§ Task objective
Go through the records, and copy each line in which the string "lines" is present.

§ Task data
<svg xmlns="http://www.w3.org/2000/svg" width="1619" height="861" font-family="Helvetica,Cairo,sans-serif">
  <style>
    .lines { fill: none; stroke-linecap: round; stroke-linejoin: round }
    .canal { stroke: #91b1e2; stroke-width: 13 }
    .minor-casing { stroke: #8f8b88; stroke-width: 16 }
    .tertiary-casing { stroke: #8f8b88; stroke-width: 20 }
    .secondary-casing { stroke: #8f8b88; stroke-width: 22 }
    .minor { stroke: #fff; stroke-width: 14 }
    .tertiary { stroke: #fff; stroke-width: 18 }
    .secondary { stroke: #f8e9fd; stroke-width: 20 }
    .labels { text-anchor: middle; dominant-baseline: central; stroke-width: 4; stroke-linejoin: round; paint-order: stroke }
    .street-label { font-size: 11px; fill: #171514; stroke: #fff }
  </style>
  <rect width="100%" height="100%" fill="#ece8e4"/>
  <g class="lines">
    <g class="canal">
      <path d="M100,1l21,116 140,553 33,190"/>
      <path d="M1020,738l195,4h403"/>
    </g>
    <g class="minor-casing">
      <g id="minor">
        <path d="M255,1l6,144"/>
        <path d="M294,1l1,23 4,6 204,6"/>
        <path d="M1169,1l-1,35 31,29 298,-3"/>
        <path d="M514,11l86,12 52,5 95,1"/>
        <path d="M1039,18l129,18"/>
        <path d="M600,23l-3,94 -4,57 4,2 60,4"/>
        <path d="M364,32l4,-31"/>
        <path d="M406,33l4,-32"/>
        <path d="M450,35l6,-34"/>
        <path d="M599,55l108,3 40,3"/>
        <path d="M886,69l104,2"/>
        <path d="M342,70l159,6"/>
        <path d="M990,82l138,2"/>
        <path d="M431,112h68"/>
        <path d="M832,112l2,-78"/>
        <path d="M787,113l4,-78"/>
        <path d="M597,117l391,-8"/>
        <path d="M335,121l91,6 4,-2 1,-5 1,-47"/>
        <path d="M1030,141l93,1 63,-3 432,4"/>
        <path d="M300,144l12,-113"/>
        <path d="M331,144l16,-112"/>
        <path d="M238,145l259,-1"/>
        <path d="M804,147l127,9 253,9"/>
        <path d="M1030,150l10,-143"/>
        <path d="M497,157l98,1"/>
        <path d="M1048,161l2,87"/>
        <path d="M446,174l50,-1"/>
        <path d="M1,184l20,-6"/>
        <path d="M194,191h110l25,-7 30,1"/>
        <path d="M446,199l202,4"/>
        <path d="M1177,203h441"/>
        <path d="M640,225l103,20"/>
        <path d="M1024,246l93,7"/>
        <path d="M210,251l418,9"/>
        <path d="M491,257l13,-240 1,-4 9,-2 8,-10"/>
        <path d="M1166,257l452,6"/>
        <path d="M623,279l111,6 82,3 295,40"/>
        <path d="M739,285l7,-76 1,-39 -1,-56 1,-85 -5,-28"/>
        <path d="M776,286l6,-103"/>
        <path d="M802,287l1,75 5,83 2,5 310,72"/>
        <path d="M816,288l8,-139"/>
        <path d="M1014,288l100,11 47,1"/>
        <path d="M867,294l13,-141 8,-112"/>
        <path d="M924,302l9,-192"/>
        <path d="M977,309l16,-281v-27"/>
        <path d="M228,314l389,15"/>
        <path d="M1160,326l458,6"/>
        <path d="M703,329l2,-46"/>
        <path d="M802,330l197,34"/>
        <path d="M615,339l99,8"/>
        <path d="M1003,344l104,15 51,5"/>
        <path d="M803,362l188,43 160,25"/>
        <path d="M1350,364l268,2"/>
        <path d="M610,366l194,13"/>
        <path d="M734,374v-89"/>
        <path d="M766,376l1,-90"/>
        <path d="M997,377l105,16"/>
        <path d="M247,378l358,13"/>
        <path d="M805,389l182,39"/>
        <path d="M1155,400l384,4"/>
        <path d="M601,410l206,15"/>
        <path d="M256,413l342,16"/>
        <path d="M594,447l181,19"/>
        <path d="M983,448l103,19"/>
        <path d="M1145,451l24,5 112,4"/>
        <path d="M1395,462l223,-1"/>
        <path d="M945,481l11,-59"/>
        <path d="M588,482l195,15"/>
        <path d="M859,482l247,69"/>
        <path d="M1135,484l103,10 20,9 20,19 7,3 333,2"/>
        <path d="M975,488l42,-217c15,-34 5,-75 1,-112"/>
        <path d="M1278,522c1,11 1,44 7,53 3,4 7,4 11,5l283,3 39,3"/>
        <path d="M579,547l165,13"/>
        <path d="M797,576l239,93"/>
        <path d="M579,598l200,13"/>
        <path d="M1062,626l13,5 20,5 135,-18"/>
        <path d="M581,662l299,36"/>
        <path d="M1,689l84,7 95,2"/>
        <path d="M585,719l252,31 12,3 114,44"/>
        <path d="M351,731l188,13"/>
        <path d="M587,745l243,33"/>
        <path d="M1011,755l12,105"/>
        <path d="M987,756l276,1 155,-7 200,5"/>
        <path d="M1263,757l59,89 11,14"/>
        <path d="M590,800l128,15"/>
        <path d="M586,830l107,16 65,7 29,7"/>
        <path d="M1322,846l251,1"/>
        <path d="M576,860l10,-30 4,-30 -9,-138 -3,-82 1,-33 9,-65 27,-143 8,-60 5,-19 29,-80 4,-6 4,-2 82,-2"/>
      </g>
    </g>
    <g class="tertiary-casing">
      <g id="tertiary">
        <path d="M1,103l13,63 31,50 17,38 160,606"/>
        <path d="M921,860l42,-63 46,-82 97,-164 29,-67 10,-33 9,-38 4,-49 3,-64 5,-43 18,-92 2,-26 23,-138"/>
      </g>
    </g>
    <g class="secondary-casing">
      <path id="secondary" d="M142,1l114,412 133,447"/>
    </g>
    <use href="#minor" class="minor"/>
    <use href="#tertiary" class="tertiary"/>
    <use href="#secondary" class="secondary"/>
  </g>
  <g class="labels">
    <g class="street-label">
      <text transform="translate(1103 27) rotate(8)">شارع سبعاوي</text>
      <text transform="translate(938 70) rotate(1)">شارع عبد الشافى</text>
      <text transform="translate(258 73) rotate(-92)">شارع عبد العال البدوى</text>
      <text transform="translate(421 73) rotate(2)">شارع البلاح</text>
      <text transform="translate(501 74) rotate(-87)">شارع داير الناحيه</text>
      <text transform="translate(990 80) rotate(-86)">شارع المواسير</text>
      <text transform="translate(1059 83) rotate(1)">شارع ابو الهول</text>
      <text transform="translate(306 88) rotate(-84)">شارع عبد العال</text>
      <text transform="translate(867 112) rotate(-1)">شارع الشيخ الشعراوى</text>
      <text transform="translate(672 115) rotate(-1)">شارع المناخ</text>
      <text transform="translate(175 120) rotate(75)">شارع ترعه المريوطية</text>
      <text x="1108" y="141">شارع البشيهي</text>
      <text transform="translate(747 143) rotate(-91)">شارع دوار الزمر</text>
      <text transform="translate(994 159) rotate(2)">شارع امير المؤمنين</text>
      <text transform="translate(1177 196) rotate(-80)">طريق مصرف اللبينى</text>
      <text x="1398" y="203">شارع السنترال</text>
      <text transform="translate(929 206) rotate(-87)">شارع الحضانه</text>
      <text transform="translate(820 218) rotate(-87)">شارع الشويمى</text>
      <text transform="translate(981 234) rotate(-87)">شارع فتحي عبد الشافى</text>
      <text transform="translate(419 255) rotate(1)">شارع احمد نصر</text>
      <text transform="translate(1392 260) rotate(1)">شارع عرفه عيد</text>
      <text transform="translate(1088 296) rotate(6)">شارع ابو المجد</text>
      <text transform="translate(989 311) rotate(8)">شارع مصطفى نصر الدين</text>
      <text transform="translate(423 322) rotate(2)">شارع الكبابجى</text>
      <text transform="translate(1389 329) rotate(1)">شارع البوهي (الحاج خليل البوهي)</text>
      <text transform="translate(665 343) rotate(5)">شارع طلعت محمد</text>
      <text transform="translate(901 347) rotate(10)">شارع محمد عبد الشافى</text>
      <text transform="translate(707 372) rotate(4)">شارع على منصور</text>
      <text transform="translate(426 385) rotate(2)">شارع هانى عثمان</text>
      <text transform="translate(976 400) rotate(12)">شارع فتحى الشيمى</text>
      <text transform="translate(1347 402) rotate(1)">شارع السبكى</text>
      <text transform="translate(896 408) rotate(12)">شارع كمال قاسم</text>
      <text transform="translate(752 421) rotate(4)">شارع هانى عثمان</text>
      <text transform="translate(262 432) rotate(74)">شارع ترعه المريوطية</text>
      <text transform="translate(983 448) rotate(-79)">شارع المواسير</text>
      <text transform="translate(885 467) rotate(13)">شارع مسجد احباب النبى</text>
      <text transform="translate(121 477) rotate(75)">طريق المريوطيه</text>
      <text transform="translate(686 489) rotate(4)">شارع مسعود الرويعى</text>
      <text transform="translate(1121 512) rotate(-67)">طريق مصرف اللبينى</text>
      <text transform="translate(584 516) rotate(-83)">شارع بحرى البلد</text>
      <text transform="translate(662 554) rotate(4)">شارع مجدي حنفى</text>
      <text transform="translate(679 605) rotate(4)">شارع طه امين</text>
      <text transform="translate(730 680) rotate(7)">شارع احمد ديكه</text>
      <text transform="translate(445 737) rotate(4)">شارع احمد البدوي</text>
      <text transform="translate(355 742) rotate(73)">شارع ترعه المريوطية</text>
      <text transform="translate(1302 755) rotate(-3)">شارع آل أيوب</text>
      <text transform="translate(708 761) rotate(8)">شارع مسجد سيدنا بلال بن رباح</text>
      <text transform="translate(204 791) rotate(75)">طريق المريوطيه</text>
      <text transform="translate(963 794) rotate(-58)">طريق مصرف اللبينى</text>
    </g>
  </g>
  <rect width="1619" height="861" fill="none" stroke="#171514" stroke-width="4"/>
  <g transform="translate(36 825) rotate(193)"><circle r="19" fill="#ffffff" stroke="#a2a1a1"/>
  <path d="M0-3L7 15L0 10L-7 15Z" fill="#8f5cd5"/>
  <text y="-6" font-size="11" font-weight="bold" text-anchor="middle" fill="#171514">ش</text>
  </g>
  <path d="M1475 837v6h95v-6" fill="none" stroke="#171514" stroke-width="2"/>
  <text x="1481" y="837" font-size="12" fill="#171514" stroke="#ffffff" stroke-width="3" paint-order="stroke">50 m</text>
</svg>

§ The answer
    .lines { fill: none; stroke-linecap: round; stroke-linejoin: round }
  <g class="lines">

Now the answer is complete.